Google My Maps workshop guide for Prof. Faith Smith's Spring 2024 offering of ENG 168B: Plotting Inheritance

Customize Symbols for a Map Layer

  1. Go to a map layer that includes point, line, or polygon features, then select the Style icon.

    Style icon
  2. Click the Group Places by drop-down menu to select a style.

    Group places by drop-down menu.
  3. You can choose the following styles for your map layer:
    • Uniform style: a single color and icon for every feature in the layer.
    • Sequence of numbers: display numbered icons for point features in the layer. Line and polygon features won't be numbered.
    • Individual styles: use a custom color and symbol for every feature in the layer.
    • Style by data column: display features based on a column from the layer's data table. Features can be further customized based on categories, data ranges, etc.

Move features on your map

If you need to move a feature to a new location on your map, you can use the select items tool to drag-and-drop the feature to a new location. Click the point, line, or polygon marker that you want to move, then drag-and-drop it to the new location.

Select items.

Reorder legend items

  1. You can drag-and-drop markers in your map's legend. This workflow is helpful if you need to reorder numbered markers or move a feature from one map layer to another.

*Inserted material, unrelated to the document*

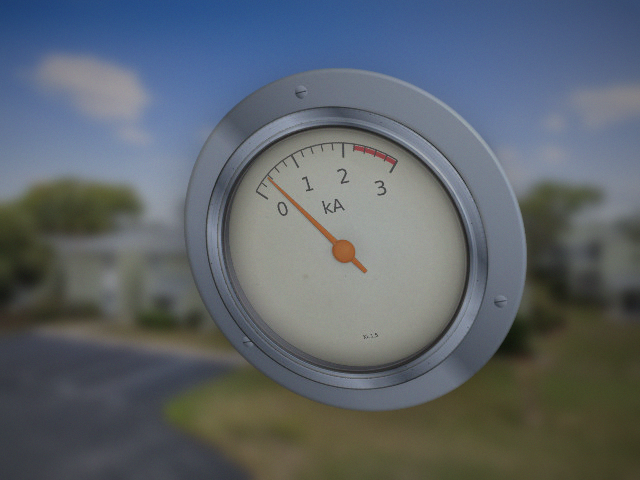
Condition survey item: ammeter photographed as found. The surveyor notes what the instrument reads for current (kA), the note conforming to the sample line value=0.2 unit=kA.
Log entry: value=0.4 unit=kA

    Drag and drop legend item to new location.
  2. Once you move the legend item, the symbol will update based on the style of the destination map layer. When I moved the Kingston, Jamaica point marker from one map layer to another, the number and color of the marker was updated.

    Updated legend item.

Customize Pop-up Windows

Each of the locations that you add to your map will display a pop-up window when clicked. The pop-up window for a location will display the fields from that layer's data table. You can add and edit content directly within the pop-up window, add photos and videos for that location, etc.

Think about the details that you want to highlight for the location(s) that you added to your class collaborative map:

  • What are some of the key takeaways that you want to share with your professor and classmates? 
  • How can you customize the details in your pop-up windows to help emphasize these takeaways? 
  • Will you add images or videos to your location(s)?
  • How does the presence (or absence) of media shift the narrative for the locations on your class map?

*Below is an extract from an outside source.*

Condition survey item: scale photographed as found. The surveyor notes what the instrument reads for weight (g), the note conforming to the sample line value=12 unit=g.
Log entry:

Edit Pop-up Window Details

  1. Click the map marker for the location that you want to edit. The default pop-up window will appear. You can click the edit icon (pencil) to edit the pop-up window.
  2. Use the checkboxes to turn on/off the visibility of the data fields that display in your pop-up window. Click the camera icon to add photos or videos to the location. Click Save when you're finished editing the pop-up window.

    Customize pop-up window.

    Note: When you turn on/off the visibility of specific data fields (e.g., description, year), the visibility settings will be batch applied to all features in that map layer. If you want to apply different settings to each feature, you will need to chose the Group Map Layers by Individual Places style when you're selecting a style for your overall map layer.


Add Media to a Pop-up Window

  1. Click the Camera icon to add a photos or videos to a pop-up window. 
  2. You can upload files from your computer; use your webcam or an image URL;  or select files from Google Photos, Google Images, Google Drive, or YouTube.
  3. You can preview the image or video that you've added to the pop-up window. Use the + icon to add additional media. Use the trash can icon to delete an image or video.

    Kingston Jamaica. Image from Wikimedia Commons.
    Image source: Wikimedia Commons
  4. Click Save to apply your changes.

Change your Basemap

  1. Click Base map to select a new basemap (i.e., background reference map) from the basemap gallery.
    Base map.
  2. Choose a basemap that helps viewers focus on the locations you’ve chosen to highlight from your novels. Here are some criteria to consider when selecting a basemap:

    • Do you like how your basemap looks at different scales? How does it look when you view the entire world, a single country, or a single city?

    • Do you want a basemap that shows contemporary street names? 

    • Does the basemap include details that aren't relevant to your project (e.g., grocery store locations)?

    • How well do your symbols contrast with your basemap? Are they easy to spot or do they blend in with the basemap?